Brett Gordon

A Dynamic Structural Model of Addiction, Evaluating Cigarette Taxes

Coauthor(s): Baohong Sun.


Addictive goods fundamentally differ from non-addictive goods: consuming more of an addictive good today reinforces the addiction and increases the likelihood of future consumption. Thus, addiction creates an intertemporal link between a consumer's past and present decisions, altering their incentives to purchase and to hold inventory. Despite the influence of addiction, its impact on consumer purchase strategies and its implications for firms remain unclear.

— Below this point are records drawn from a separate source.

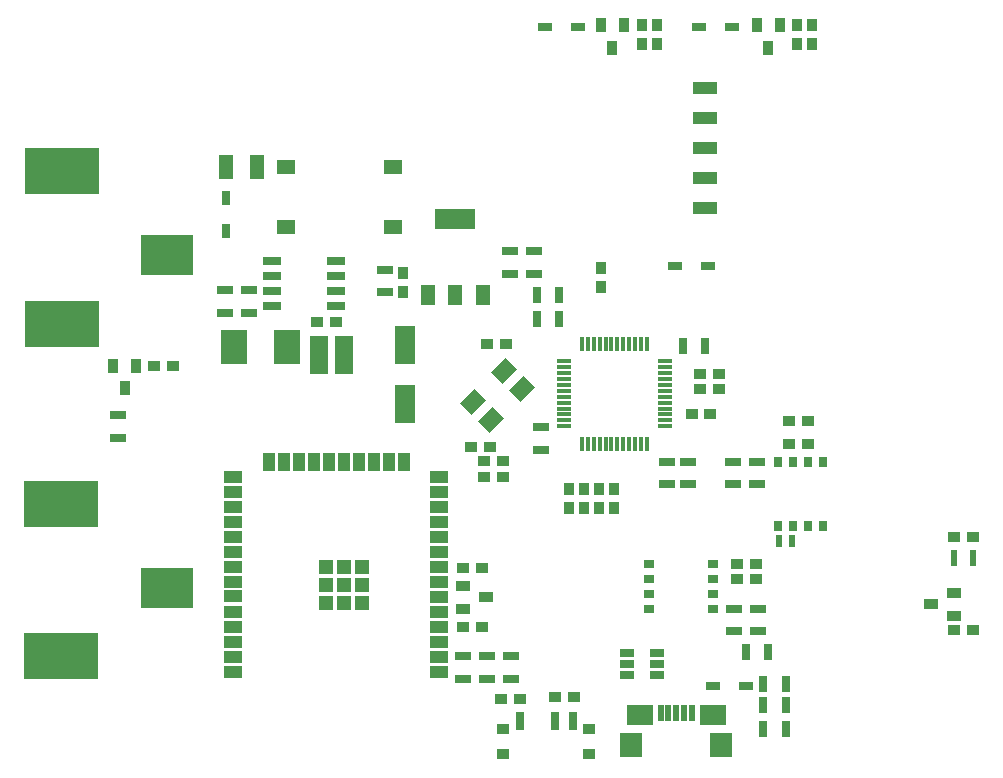
<source format=gtp>
G04*
G04 #@! TF.GenerationSoftware,Altium Limited,Altium Designer,23.4.1 (23)*
G04*
G04 Layer_Color=8421504*
%FSLAX25Y25*%
%MOIN*%
G70*
G04*
G04 #@! TF.SameCoordinates,A51C0158-4689-45C6-BA85-3C71187D63DA*
G04*
G04*
G04 #@! TF.FilePolarity,Positive*
G04*
G01*
G75*
%ADD22R,0.04194X0.03494*%
%ADD23R,0.04724X0.03543*%
%ADD24R,0.02087X0.05315*%
%ADD25R,0.05118X0.01575*%
%ADD26R,0.01575X0.05118*%
%ADD27R,0.17717X0.13386*%
%ADD28R,0.24803X0.15748*%
%ADD29R,0.05512X0.03150*%
%ADD30R,0.03543X0.04724*%
%ADD31R,0.06496X0.02756*%
%ADD32R,0.08894X0.11193*%
%ADD33R,0.06299X0.12992*%
%ADD34R,0.02559X0.04528*%
%ADD35R,0.04724X0.08268*%
%ADD36R,0.06378X0.05118*%
%ADD37R,0.04528X0.02559*%
%ADD38R,0.03494X0.04194*%
%ADD39R,0.07913X0.04488*%
%ADD40R,0.06299X0.03937*%
%ADD41R,0.03937X0.06299*%
%ADD42R,0.04528X0.04528*%
G04:AMPARAMS|DCode=43|XSize=66.93mil|YSize=53.15mil|CornerRadius=0mil|HoleSize=0mil|Usage=FLASHONLY|Rotation=45.000|XOffset=0mil|YOffset=0mil|HoleType=Round|Shape=Rectangle|*
%AMROTATEDRECTD43*
4,1,4,-0.00487,-0.04245,-0.04245,-0.00487,0.00487,0.04245,0.04245,0.00487,-0.00487,-0.04245,0.0*
%
%ADD43ROTATEDRECTD43*%

%ADD44R,0.06693X0.12992*%
%ADD45R,0.05118X0.06693*%
%ADD46R,0.13386X0.06693*%
%ADD47R,0.03150X0.05512*%
%ADD48R,0.02756X0.03543*%
%ADD49R,0.02362X0.04331*%
%ADD50R,0.04331X0.03543*%
%ADD51R,0.03150X0.06299*%
%ADD52R,0.07480X0.07874*%
%ADD53R,0.08661X0.06693*%
%ADD54R,0.01968X0.05709*%
%ADD55R,0.04724X0.02756*%
%ADD56R,0.03543X0.02756*%
D22*
X324757Y44122D02*
D03*
X331057D02*
D03*
X324747Y75300D02*
D03*
X331048D02*
D03*
X64447Y132300D02*
D03*
X58148D02*
D03*
X118851Y146799D02*
D03*
X112551D02*
D03*
X174600Y95400D02*
D03*
X168300D02*
D03*
X174600Y100568D02*
D03*
X168300D02*
D03*
X170047Y105300D02*
D03*
X163748D02*
D03*
X175400Y139700D02*
D03*
X169100D02*
D03*
X240300Y129450D02*
D03*
X246600D02*
D03*
X240300Y124450D02*
D03*
X246600D02*
D03*
X237348Y116100D02*
D03*
X243648D02*
D03*
X269800Y113970D02*
D03*
X276100D02*
D03*
Y106270D02*
D03*
X269800D02*
D03*
X161347Y64900D02*
D03*
X167648D02*
D03*
X161347Y45400D02*
D03*
X167648D02*
D03*
X198235Y21829D02*
D03*
X191935D02*
D03*
X180135Y21229D02*
D03*
X173835D02*
D03*
X252512Y66304D02*
D03*
X258812D02*
D03*
X252484Y61302D02*
D03*
X258784D02*
D03*
D23*
X324757Y56524D02*
D03*
Y49043D02*
D03*
X317277Y52784D02*
D03*
X161347Y51400D02*
D03*
Y58880D02*
D03*
X168828Y55140D02*
D03*
D24*
X324757Y68335D02*
D03*
X331056D02*
D03*
D25*
X194930Y112172D02*
D03*
Y118078D02*
D03*
X228395Y133826D02*
D03*
X194930Y122015D02*
D03*
Y114141D02*
D03*
Y116109D02*
D03*
Y129889D02*
D03*
Y131857D02*
D03*
Y133826D02*
D03*
Y125952D02*
D03*
Y127920D02*
D03*
Y123983D02*
D03*
X228395Y129889D02*
D03*
Y127920D02*
D03*
Y125952D02*
D03*
Y123983D02*
D03*
Y122015D02*
D03*
Y120046D02*
D03*
Y118078D02*
D03*
Y116109D02*
D03*
Y114141D02*
D03*
Y112172D02*
D03*
X194930Y120046D02*
D03*
X228395Y131857D02*
D03*
D26*
X200836Y106267D02*
D03*
Y139731D02*
D03*
X222489Y106267D02*
D03*
X222489Y139731D02*
D03*
X204773D02*
D03*
X206741D02*
D03*
X208710D02*
D03*
X210678D02*
D03*
X212647D02*
D03*
X214615D02*
D03*
X216584D02*
D03*
X218552D02*
D03*
X220521D02*
D03*
X218552Y106267D02*
D03*
X216584D02*
D03*
X214615D02*
D03*
X212647D02*
D03*
X210678D02*
D03*
X208710D02*
D03*
X206741D02*
D03*
X204773D02*
D03*
X202804D02*
D03*
X202804Y139731D02*
D03*
X220521Y106267D02*
D03*
D27*
X62597Y169241D02*
D03*
X62446Y58341D02*
D03*
D28*
X27361Y146406D02*
D03*
Y197194D02*
D03*
X27210Y86294D02*
D03*
Y35506D02*
D03*
D29*
X46148Y108400D02*
D03*
Y115880D02*
D03*
X81844Y157429D02*
D03*
Y149949D02*
D03*
X89718Y157429D02*
D03*
Y149949D02*
D03*
X187100Y111840D02*
D03*
Y104360D02*
D03*
X135047Y156858D02*
D03*
Y164338D02*
D03*
X176748Y163000D02*
D03*
Y170480D02*
D03*
X184748Y163040D02*
D03*
Y170520D02*
D03*
X229100Y100300D02*
D03*
Y92820D02*
D03*
X236100Y100300D02*
D03*
Y92820D02*
D03*
X251100Y100300D02*
D03*
Y92820D02*
D03*
X259100Y100300D02*
D03*
Y92820D02*
D03*
X161308Y35465D02*
D03*
Y27984D02*
D03*
X169182Y35465D02*
D03*
Y27984D02*
D03*
X177056Y35465D02*
D03*
Y27984D02*
D03*
X259400Y51300D02*
D03*
Y43820D02*
D03*
X251400Y51300D02*
D03*
Y43820D02*
D03*
D30*
X52119Y132251D02*
D03*
X44639D02*
D03*
X48379Y124771D02*
D03*
X214718Y245834D02*
D03*
X207237D02*
D03*
X210978Y238353D02*
D03*
X266686Y245834D02*
D03*
X259206D02*
D03*
X262946Y238353D02*
D03*
D31*
X118851Y152390D02*
D03*
Y157390D02*
D03*
Y162390D02*
D03*
Y167390D02*
D03*
X97592Y152390D02*
D03*
Y157390D02*
D03*
Y167390D02*
D03*
Y162390D02*
D03*
D32*
X102355Y138531D02*
D03*
X84954D02*
D03*
D33*
X113340Y135776D02*
D03*
X121607D02*
D03*
D34*
X82237Y177330D02*
D03*
Y188353D02*
D03*
D35*
X82237Y198571D02*
D03*
X92474D02*
D03*
D36*
X137749Y198590D02*
D03*
Y178511D02*
D03*
X102316Y198590D02*
D03*
Y178511D02*
D03*
D37*
X188447Y245100D02*
D03*
X199471D02*
D03*
X239948D02*
D03*
X250971D02*
D03*
X243000Y165700D02*
D03*
X231976D02*
D03*
X255466Y25500D02*
D03*
X244442D02*
D03*
D38*
X220747Y245900D02*
D03*
Y239600D02*
D03*
X225747Y239500D02*
D03*
Y245800D02*
D03*
X272548D02*
D03*
Y239500D02*
D03*
X277548D02*
D03*
Y245800D02*
D03*
X141347Y156858D02*
D03*
Y163158D02*
D03*
X207237Y158750D02*
D03*
Y165050D02*
D03*
X196600Y84850D02*
D03*
Y91150D02*
D03*
X201500D02*
D03*
Y84850D02*
D03*
X206500D02*
D03*
Y91150D02*
D03*
X211659Y84809D02*
D03*
Y91109D02*
D03*
D39*
X241747Y195000D02*
D03*
Y205000D02*
D03*
Y215000D02*
D03*
Y185000D02*
D03*
Y225000D02*
D03*
D40*
X84421Y35410D02*
D03*
Y40410D02*
D03*
X84500Y55430D02*
D03*
X84421Y60410D02*
D03*
Y65410D02*
D03*
Y70410D02*
D03*
Y75410D02*
D03*
Y80410D02*
D03*
Y85410D02*
D03*
Y90410D02*
D03*
Y95410D02*
D03*
D03*
X153319D02*
D03*
Y90410D02*
D03*
Y85410D02*
D03*
Y80410D02*
D03*
Y75410D02*
D03*
Y70410D02*
D03*
Y65410D02*
D03*
Y60410D02*
D03*
Y55410D02*
D03*
Y50410D02*
D03*
Y45410D02*
D03*
Y35410D02*
D03*
Y30410D02*
D03*
D03*
X84421D02*
D03*
X153319Y40410D02*
D03*
X84421Y50410D02*
D03*
Y45410D02*
D03*
D41*
X96370Y100410D02*
D03*
X101370Y100331D02*
D03*
X106370D02*
D03*
X111370D02*
D03*
X116370D02*
D03*
X121370D02*
D03*
X126370D02*
D03*
X131370D02*
D03*
X136370D02*
D03*
X141370D02*
D03*
D03*
D42*
X121547Y59308D02*
D03*
X127555Y65316D02*
D03*
X121547D02*
D03*
X115540D02*
D03*
Y59308D02*
D03*
X127555D02*
D03*
X115540Y53300D02*
D03*
X121547D02*
D03*
X127555D02*
D03*
D43*
X170647Y114300D02*
D03*
X174823Y130725D02*
D03*
X164523Y120424D02*
D03*
X180947Y124600D02*
D03*
D44*
X141954Y139136D02*
D03*
Y119451D02*
D03*
D45*
X167703Y156002D02*
D03*
X149592D02*
D03*
X158648D02*
D03*
D46*
Y181199D02*
D03*
D47*
X193233Y155776D02*
D03*
X185752D02*
D03*
X193233Y147902D02*
D03*
X185752D02*
D03*
X234400Y138800D02*
D03*
X241880D02*
D03*
X255460Y37000D02*
D03*
X262940D02*
D03*
X268700Y26100D02*
D03*
X261220D02*
D03*
X268700Y19100D02*
D03*
X261220D02*
D03*
X268700Y11143D02*
D03*
X261220D02*
D03*
D48*
X266100Y100300D02*
D03*
X271100D02*
D03*
X276100D02*
D03*
X281100D02*
D03*
X276100Y79040D02*
D03*
X271100D02*
D03*
X266100D02*
D03*
X281100D02*
D03*
D49*
X270765Y73770D02*
D03*
X266435D02*
D03*
D50*
X203340Y2876D02*
D03*
Y11143D02*
D03*
X174600Y2876D02*
D03*
Y11143D02*
D03*
D51*
X197828Y13899D02*
D03*
X191923D02*
D03*
X180112D02*
D03*
D52*
X247198Y5912D02*
D03*
X217277D02*
D03*
D53*
X244442Y15952D02*
D03*
X220033D02*
D03*
D54*
X237355Y16444D02*
D03*
X234796D02*
D03*
X229678D02*
D03*
X232237D02*
D03*
X227119D02*
D03*
D55*
X215879Y32900D02*
D03*
X225721Y36640D02*
D03*
Y29160D02*
D03*
X215879D02*
D03*
X215879Y36640D02*
D03*
X225721Y32900D02*
D03*
D56*
X244442Y51304D02*
D03*
Y66304D02*
D03*
Y61304D02*
D03*
Y56304D02*
D03*
X223182D02*
D03*
Y61304D02*
D03*
Y66304D02*
D03*
Y51304D02*
D03*
M02*

</source>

We construct a dynamic structural model with rational addiction and endogenous consumption to investigate how consumers respond differently to temporary versus permanent price promotions for addictive and non-addictive goods. We apply our model to unique consumer panel data on purchases of cigarettes, crackers, and butter. We find that addiction accumulated through past consumption affects decisions for cigarettes but not the two non-addictive categories. Ignoring addiction for cigarettes leads to biased estimates of price sensitivity, inventory holding costs, and stock-out costs. For cigarettes, we find an interesting asymmetry: the temporary consumption elasticity is smaller than the permanent consumption elasticity, but the converse is true for the purchase elasticities. No such asymmetry exists for crackers or butter. We discuss additional implications for retailer and manufacturer pricing strategies.

Source: Working Paper
Exact Citation:
Gordon, Brett, and Baohong Sun. "A Dynamic Structural Model of Addiction, Evaluating Cigarette Taxes." Working Paper, Columbia Business School, 2012.